▸ **Short exercise 1**
Rewrite the records from the line containing "class: Magnoliopsida" through the end of the records, changing "common name" to "vernacular name" and leaving everything else as is. Omit the pictures.

▸ **Text block**

======

What Are Options?

Options Trading Basics


Introduction

Options are simple, but more complex than buying or selling stock. Because options are different, people who don't understand how options work say that options are risky.  Options do have some risk, just like stock buying. However, it would be dishonest or misleading to say they are more risky than stock because in fact, buying options costs a fraction of the stock price making your risk a fraction of the stock price. Options come in two basic types, calls and puts. With that introduction, this page will explain stock options in great detail.

Call Options Defined


"Call options are stock derivative assets that give option holders the right, but not the obligation, to buy 100 shares of the underlying asset at the strike price before the options expire."

If you are new to options, there were a few terms and phrases in that definition that you may not recognize. Throughout this site, click on the terms to get a more detailed explanation of the term or phrase that is highlighted.

When you buy a call option, you are entering a contract by paying a premium and you are purchasing a right. With this right you get the power to make a choice. You will keep this right until the expiration date of the option. This right could come in handy. To illustrate how the call option could come in handy, we'll start with an example of a stock trade.

Let's pretend you believe a stock that is currently trading at $99 per share will soon move above $100 per share. You could pay $99 per share for 100 shares of stock. This would cost you $9,900.

======

▸ **The records**
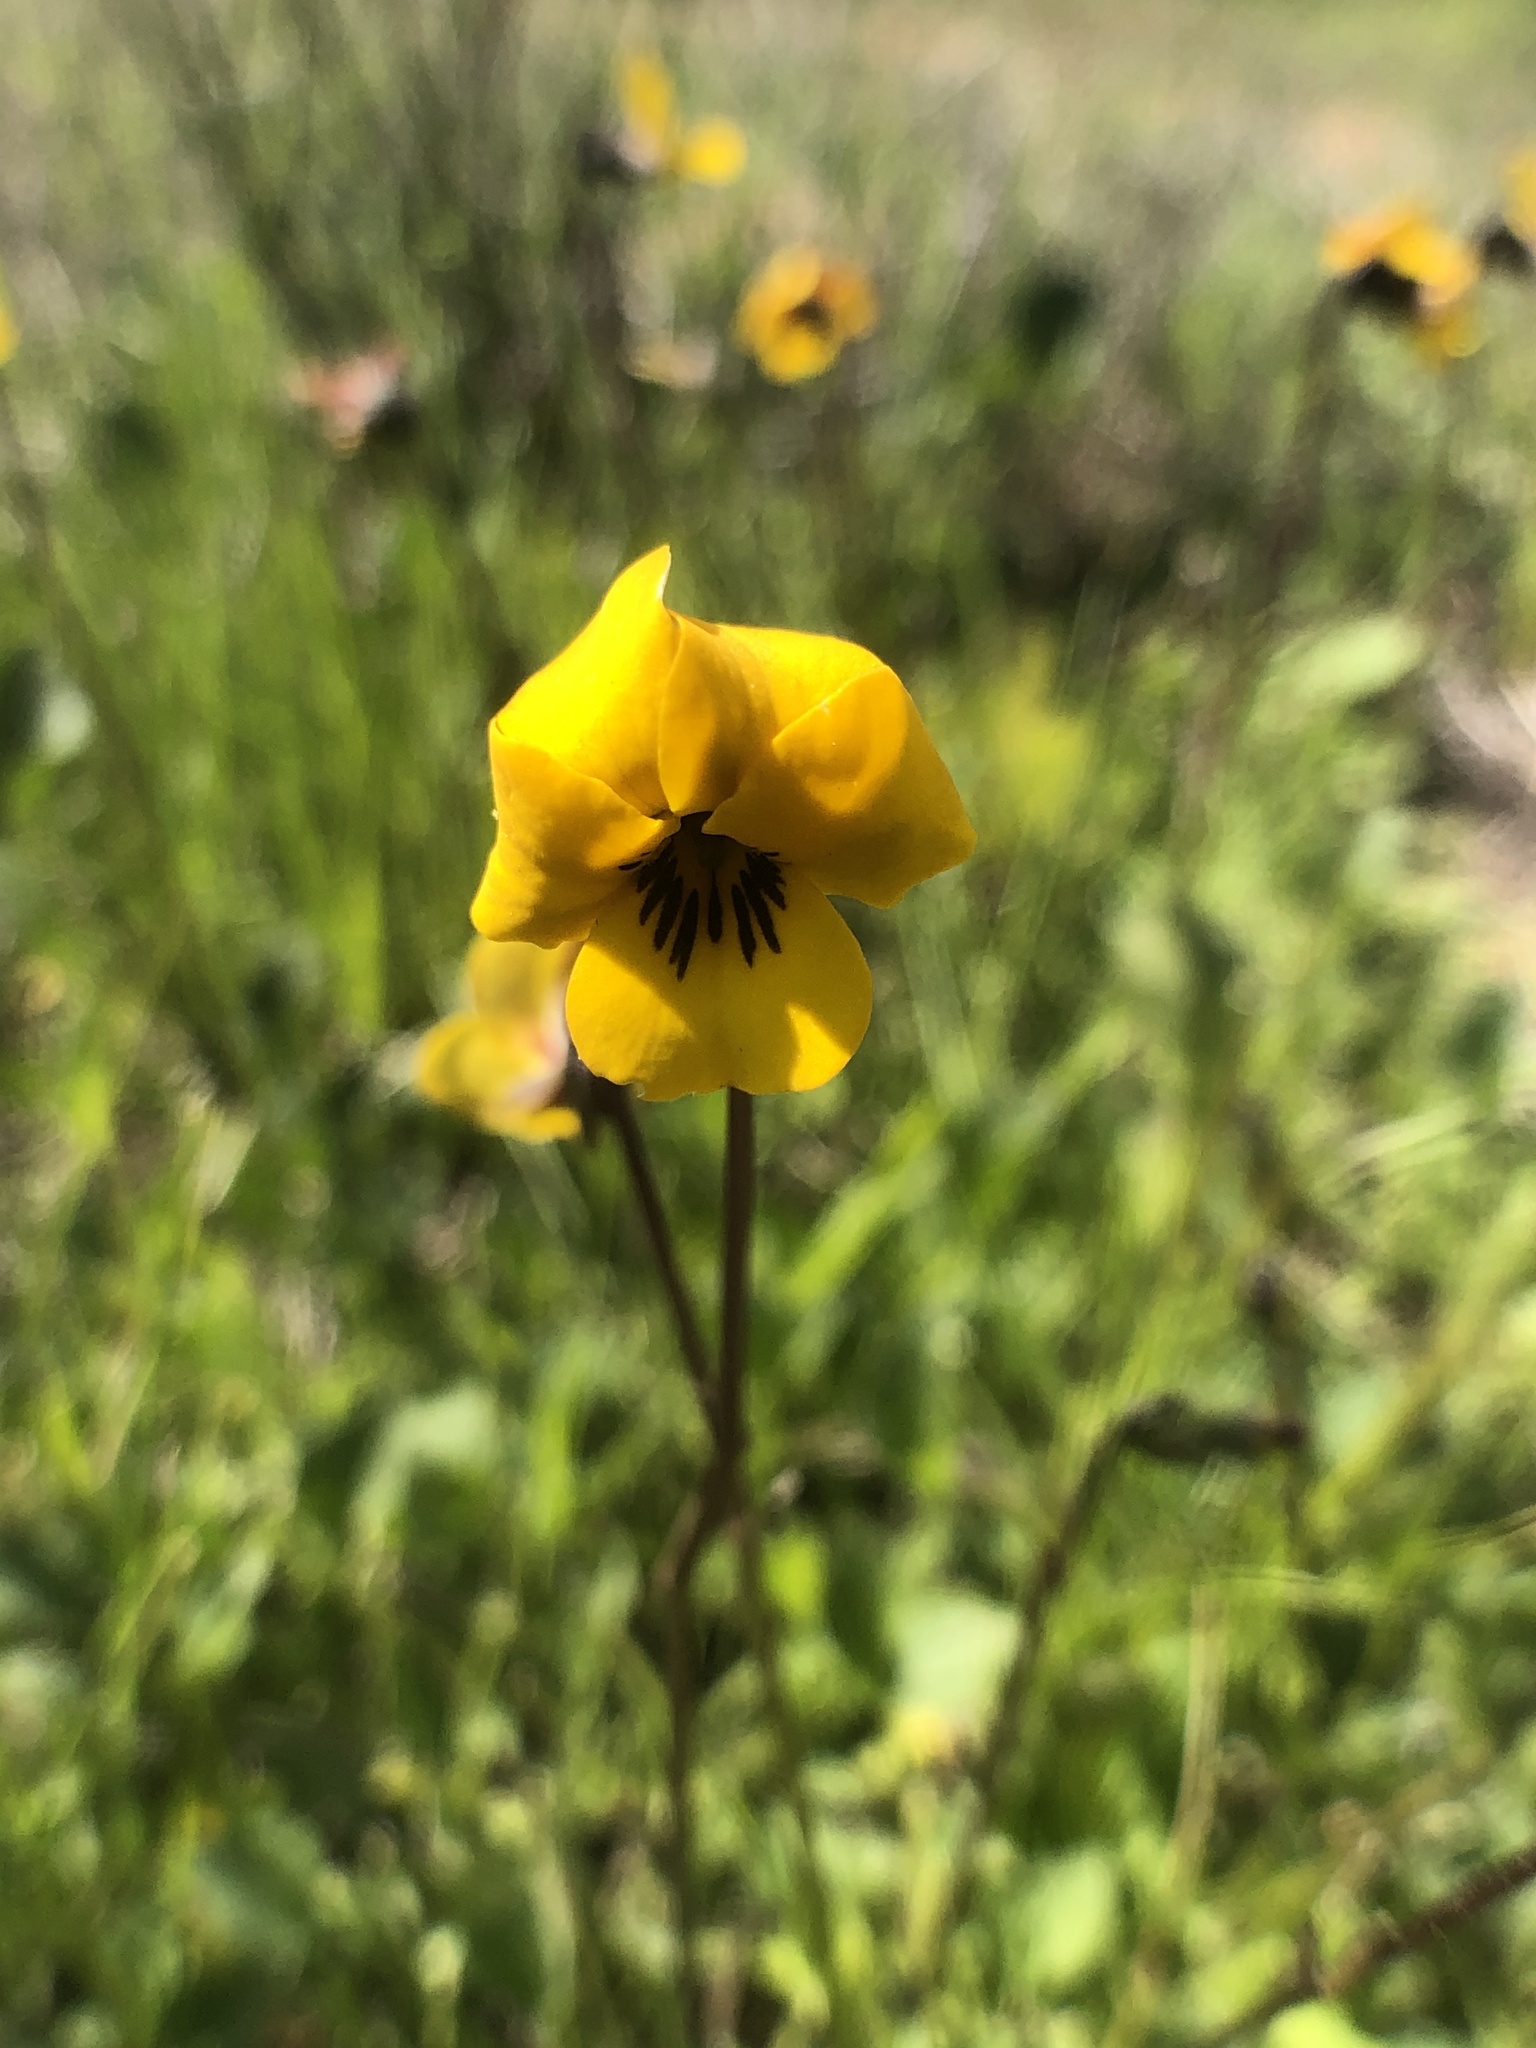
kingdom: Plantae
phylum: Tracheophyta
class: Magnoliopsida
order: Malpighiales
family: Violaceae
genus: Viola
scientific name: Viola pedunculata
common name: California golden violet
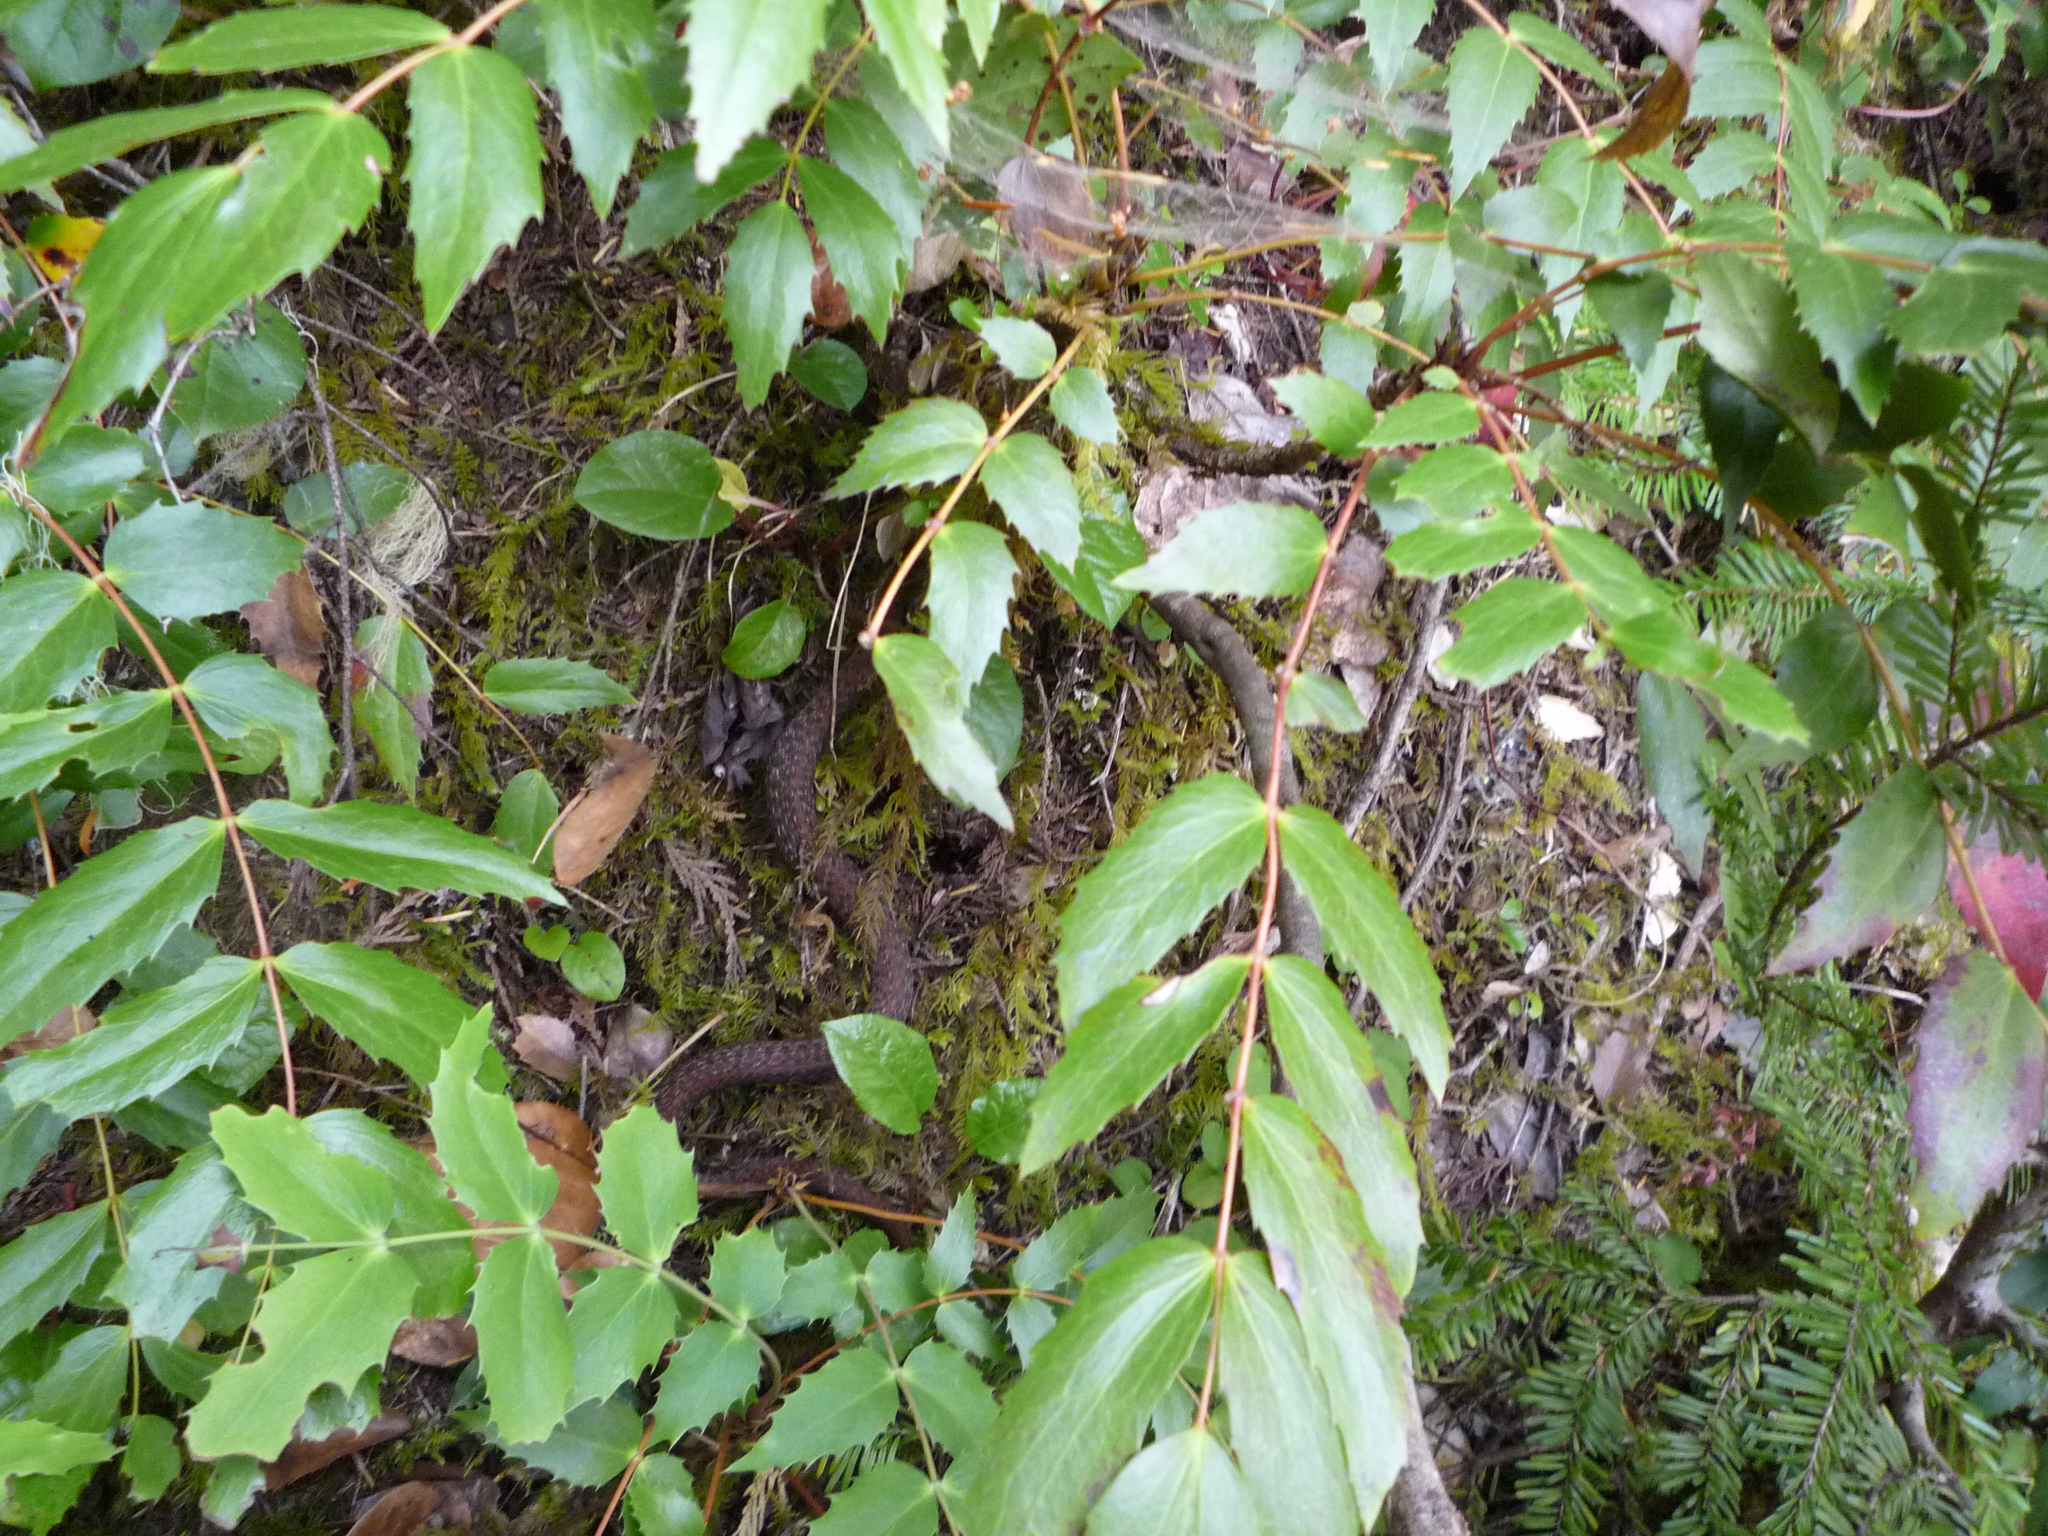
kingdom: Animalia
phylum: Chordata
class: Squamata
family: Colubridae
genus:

======

▸ **Short exercise 2**
According to the options trading basics page, why would it be dishonest or misleading to call options riskier than stock?

▸ **Result 1**
class: Magnoliopsida
order: Malpighiales
family: Violaceae
genus: Viola
scientific name: Viola pedunculata
vernacular name: California golden violet
kingdom: Animalia
phylum: Chordata
class: Squamata
family: Colubridae
genus:

▸ **Result 2**
Buying options costs a fraction of the stock price, so the risk is also only a fraction of the stock price.